Now as we look ahead to the next fifty years, you are the men and women who will be the hands and hearts of our peace-keeping work wherever it takes us in the decades ahead.  Your home context is very different from many of those who soldiered in the past, particularly in the earlier part of those fifty years.  

Today’s Ireland is confident and prosperous.  She has a hard-won peace and an exciting new culture of collaboration growing across the once vexed North-South axis.  Her Defence Forces have earned respect and admiration around the globe and their context too has changed with engagement in increasingly complex operations and in very difficult conditions.  We are proud to see the very challenging EUFOR mission to Chad headed by an Irish soldier, Lieutenant General Pat Nash.  The faith placed in Pat is a faith placed in Ireland, a faith earned the hard way in the Congo, in Lebanon, in Liberia, Kosovo and many other places where we were tested and found to be professional in the highest degree and with a winning humanity.

Now your training draws you deeply into that world of skill, developed by first-class training and enhanced over a lifetime by experience.  You are the future of our Defence Forces at a time when they are better equipped, have wider capabilities, and a far broader horizon than at any previous time in their history.  It is not easy to predict where you might find yourself serving, for ours is still an unstable world where Mother Nature and human nature sometimes inflict their worst without much advance warning but one thing is for certain, in the midst of chaos and uncertainty we know that our Defence Forces will bring hope and help and whatever they do, wherever they are called to serve.  They - that is you – each one of you will honour the legacy of those who have gone before and you will continue to earn rightful pride and respect at home and internationally.

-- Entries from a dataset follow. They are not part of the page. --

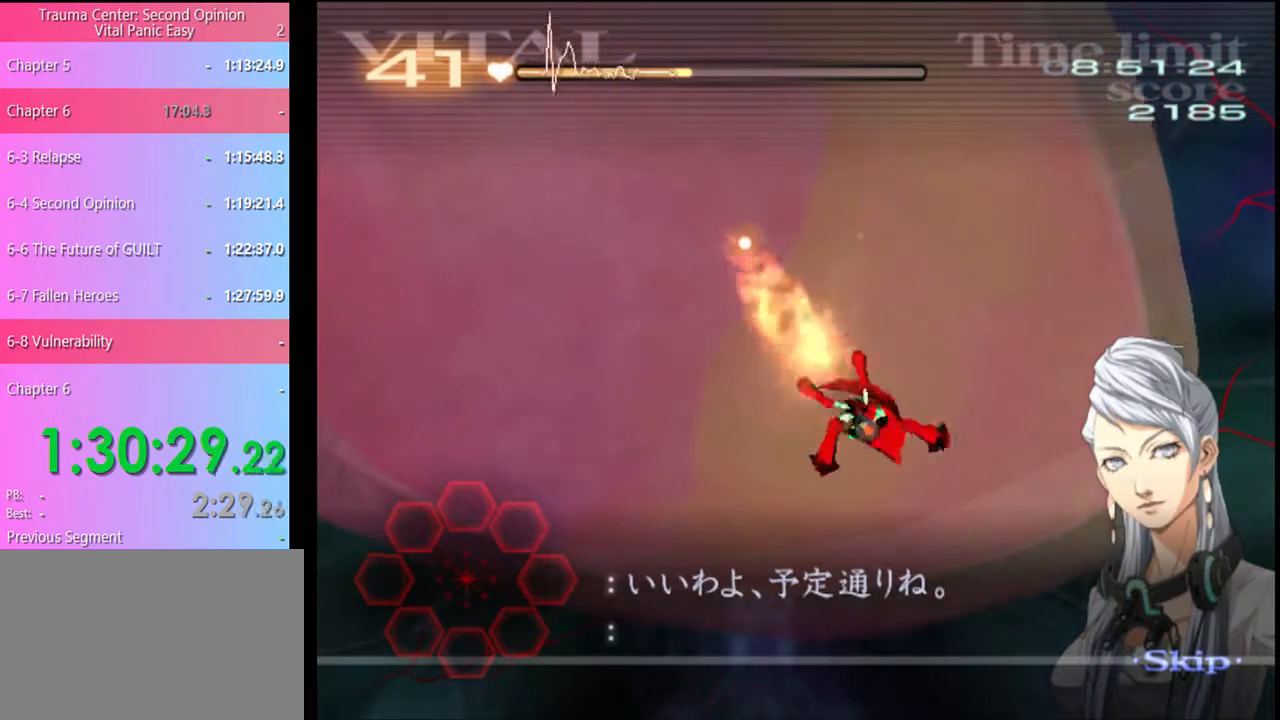
{"keys": ["w"], "mouse": ["left"], "events": [[434, "mouse_left", "down"]]}
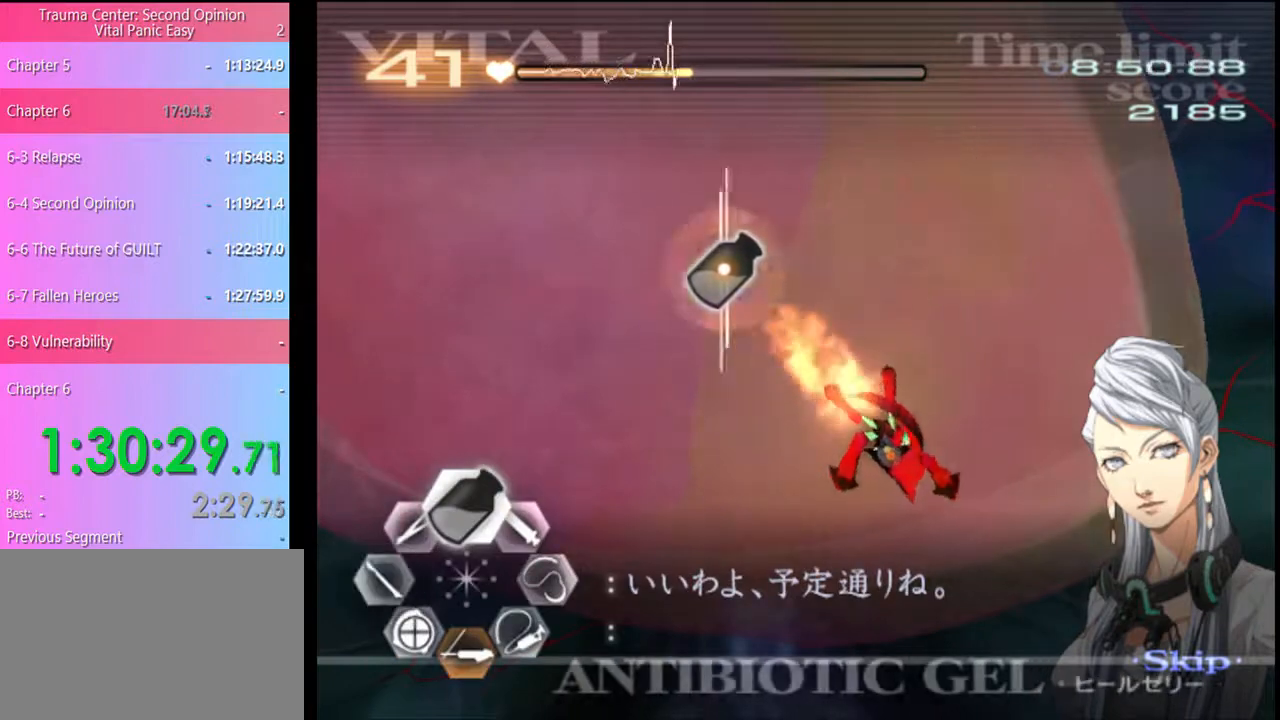
{"keys": ["w"], "mouse": ["left"], "events": [[367, "mouse_left", "up"], [467, "mouse_left", "down"]]}
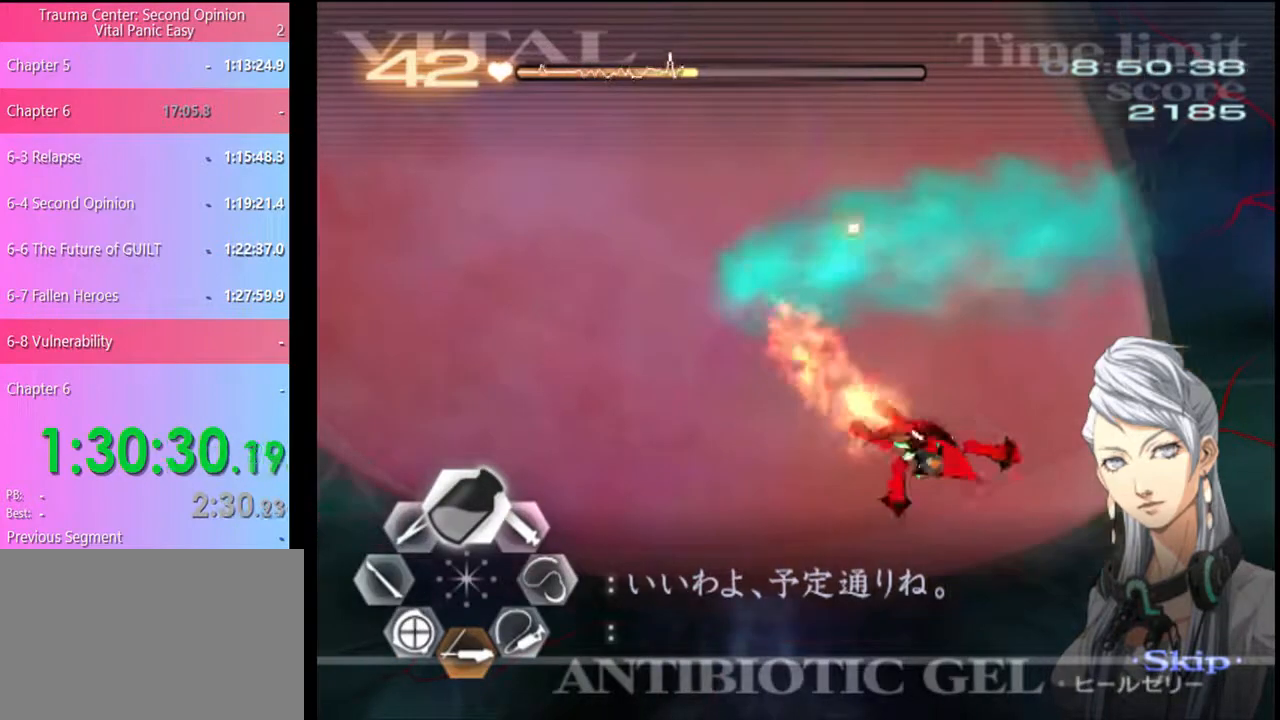
{"keys": ["w"], "mouse": ["left"], "events": [[334, "mouse_left", "up"], [400, "mouse_left", "down"]]}
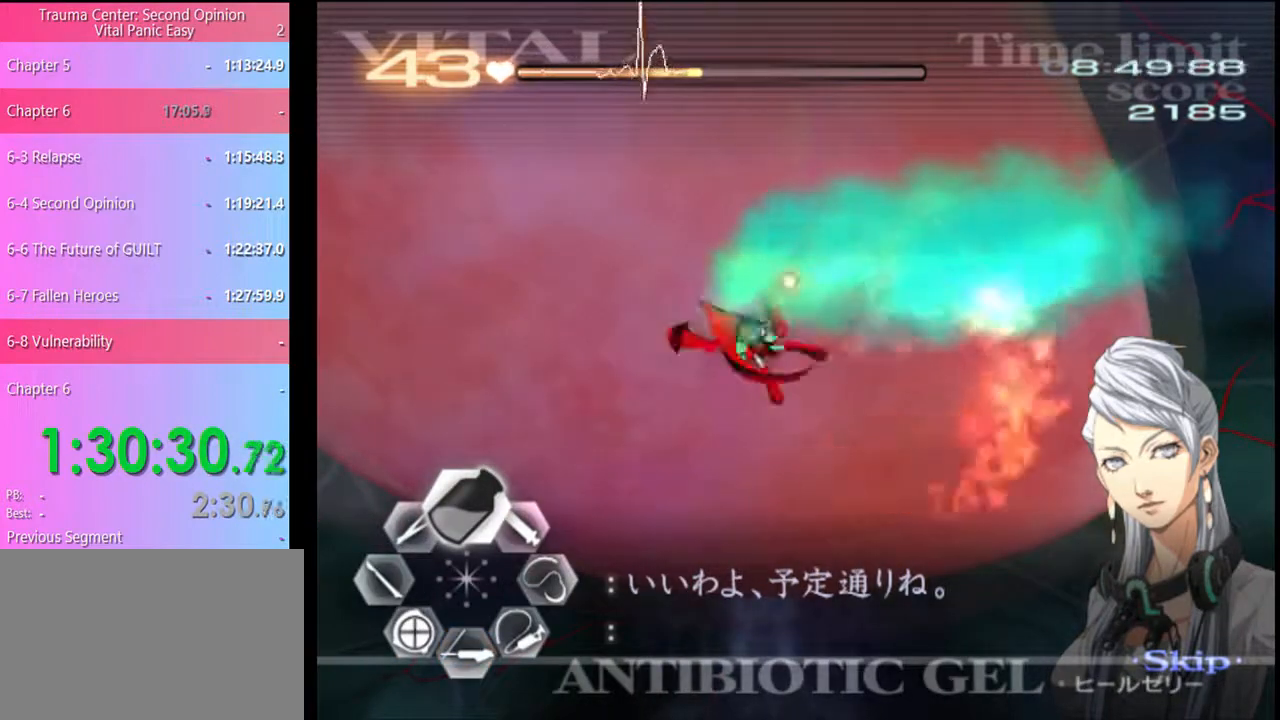
{"keys": ["w"], "mouse": ["left"], "events": [[400, "mouse_left", "up"], [467, "mouse_left", "down"]]}
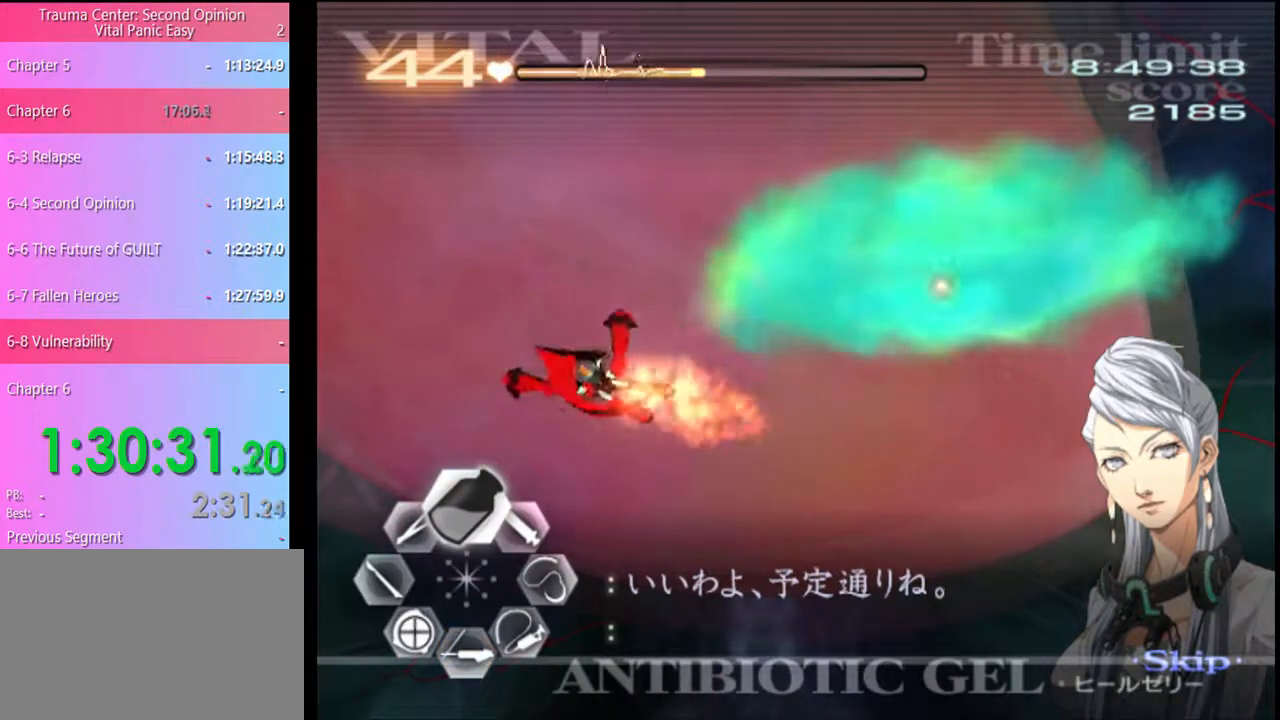
{"keys": ["w"], "mouse": ["left"], "events": [[334, "mouse_left", "up"], [400, "mouse_left", "down"]]}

In this place of prayer, sometimes quite desperate prayers, it is worth remembering that for the many people you will meet on service overseas your arrival, your presence, your work will be the answer to their prayers.  The French and German troops who began to meet here after the appalling bloodbath that was the Second World War came in the hope that never again would there be such an outrageous waste of human life provoked by hatred, enmity and greed.  The European Union was born of their heartfelt prayers for peace.  It has brought to Europe a time of prosperity and peace such as no generation has ever before known down through the millennia.  It brought nothing short of a miracle.  Here in this place we pray that through your work, your vocation, the gift of peace, the miracle of peace may spread far and wide throughout the world.